12 de febrero de 2024 - Lunes de la 6ª semana del tiempo ordinario

Sant 1,1-11; Mc 8,11-13

Homilía

          Después de la curación del sordomudo en tierras paganas, relatada en el pasaje del Evangelio que leímos el viernes pasado, y de la segunda multiplicación de los panes, relatada en el Evangelio del sábado, Jesús volvió a la tierra de Israel. Inmediatamente se enfrentó de nuevo a los fariseos, que seguían intentando atraparlo engañándolo. Esta vez le pidieron una señal del cielo.

          Cuando leemos estas palabras, pensamos inmediatamente en un milagro. Los fariseos pedirían un milagro. En realidad, nuestro concepto de "milagro" no existe en la Biblia. Pretendemos conocer lo que llamamos las "leyes de la naturaleza" y consideramos un "milagro" todo lo que sucede y no respeta estas leyes de la naturaleza. Para el hombre de la Biblia, no existe ninguna ley de la naturaleza. Todo está sometido directamente a la voluntad de Dios. Y cuando sucede algo extraordinario, como una curación, se trata simplemente de una manifestación maravillosa de la bondad y el amor de Dios. Se habla entonces de "prodigios", de las obras maravillosas de Dios para con los hombres.

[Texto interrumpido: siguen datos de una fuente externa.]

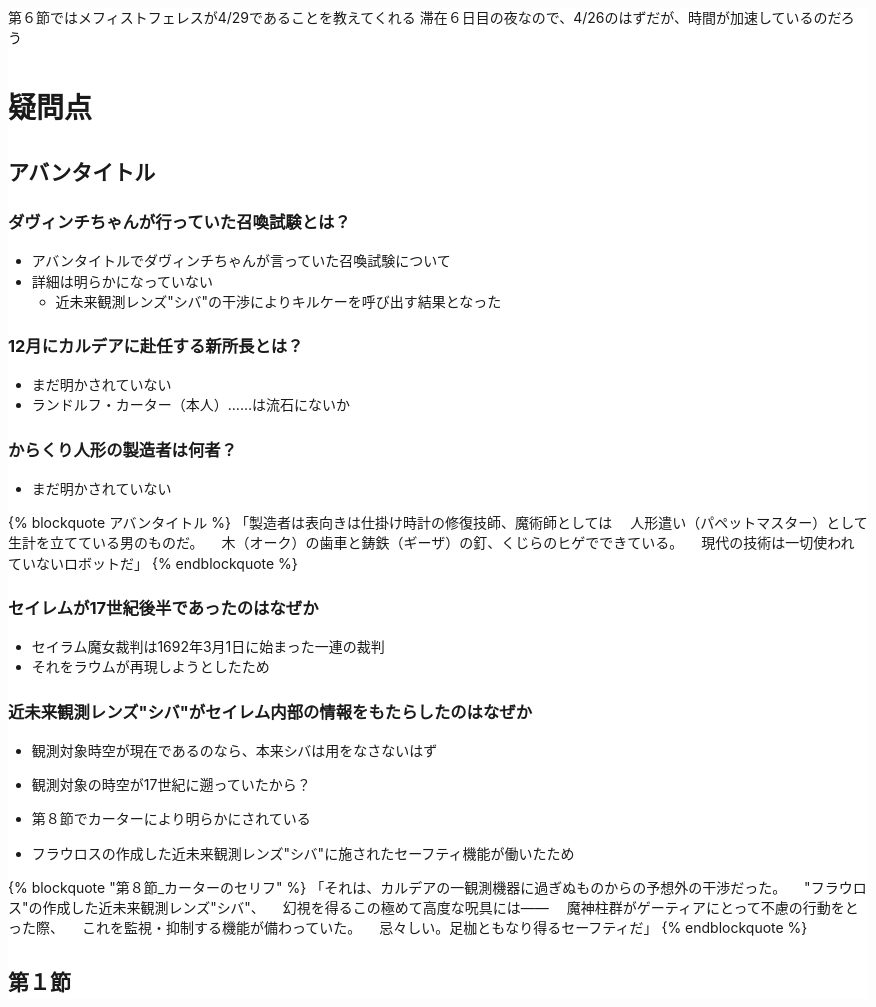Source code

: 第６節ではメフィストフェレスが4/29であることを教えてくれる
滞在６日目の夜なので、4/26のはずだが、時間が加速しているのだろう

# 疑問点

## アバンタイトル

### ダヴィンチちゃんが行っていた召喚試験とは？

* アバンタイトルでダヴィンチちゃんが言っていた召喚試験について
* 詳細は明らかになっていない
  * 近未来観測レンズ"シバ"の干渉によりキルケーを呼び出す結果となった

### 12月にカルデアに赴任する新所長とは？

* まだ明かされていない
* ランドルフ・カーター（本人）……は流石にないか

### からくり人形の製造者は何者？

* まだ明かされていない

{% blockquote アバンタイトル %}
「製造者は表向きは仕掛け時計の修復技師、魔術師としては
　人形遣い（パペットマスター）として生計を立てている男のものだ。
　木（オーク）の歯車と鋳鉄（ギーザ）の釘、くじらのヒゲでできている。
　現代の技術は一切使われていないロボットだ」
{% endblockquote %}

### セイレムが17世紀後半であったのはなぜか

* セイラム魔女裁判は1692年3月1日に始まった一連の裁判
* それをラウムが再現しようとしたため

### 近未来観測レンズ"シバ"がセイレム内部の情報をもたらしたのはなぜか

* 観測対象時空が現在であるのなら、本来シバは用をなさないはず
* 観測対象の時空が17世紀に遡っていたから？

* 第８節でカーターにより明らかにされている
* フラウロスの作成した近未来観測レンズ"シバ"に施されたセーフティ機能が働いたため

{% blockquote "第８節_カーターのセリフ" %}
「それは、カルデアの一観測機器に過ぎぬものからの予想外の干渉だった。
　"フラウロス"の作成した近未来観測レンズ"シバ"、
　幻視を得るこの極めて高度な呪具には――
　魔神柱群がゲーティアにとって不慮の行動をとった際、
　これを監視・抑制する機能が備わっていた。
　忌々しい。足枷ともなり得るセーフティだ」
{% endblockquote %}

## 第１節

          La Biblia habla de "señales", pero éstas son muy distintas de los milagros, tal como los entendemos nosotros. Todo el Evangelio de San Juan está construido en torno a una serie de signos que van acompañados de palabras. Estos signos son revelaciones, apocalipsis, que manifiestan diversos aspectos de la grandeza y la bondad de Dios.

          Lo que piden los fariseos es otra cosa. Quieren algo extraordinario que demuestre que Jesús es un verdadero profeta. Pero Jesús no tiene nada que demostrar. Nunca realiza una curación para demostrar nada. Cuando lo hace, no es para demostrar quién es; siempre es por bondad, por misericordia, por amor a la persona enferma. Y cuando hace lo que San Juan llama su "primer signo", es decir, cuando convierte el agua en vino en Caná, no es para demostrar su poder, es simplemente para permitir que los invitados continúen la fiesta y estén alegres.

          Nuestra vida cotidiana está llena de signos del amor que Dios nos tiene. Acostumbrémonos a ver esos signos y a identificarlos por lo que son. No intentemos, como los fariseos, ver lo que sucede como una "prueba" de que Dios existe o como indicaciones cifradas de lo que Dios quiere que hagamos. No seamos de la generación de la que Jesús dijo: "No se dará ninguna señal a esta generación". Y, sobre todo, que no se diga de nosotros como de los fariseos: "... los dejó y... se fue al otro lado".

          Al instituir la Eucaristía, Jesús hizo del pan y del vino y de la comida que se comía en memoria suya un signo de su amor por nosotros y de la comunión que debe unirnos entre nosotros y con todos nuestros hermanos. Maravillémonos ante este "signo" y no busquemos ningún otro.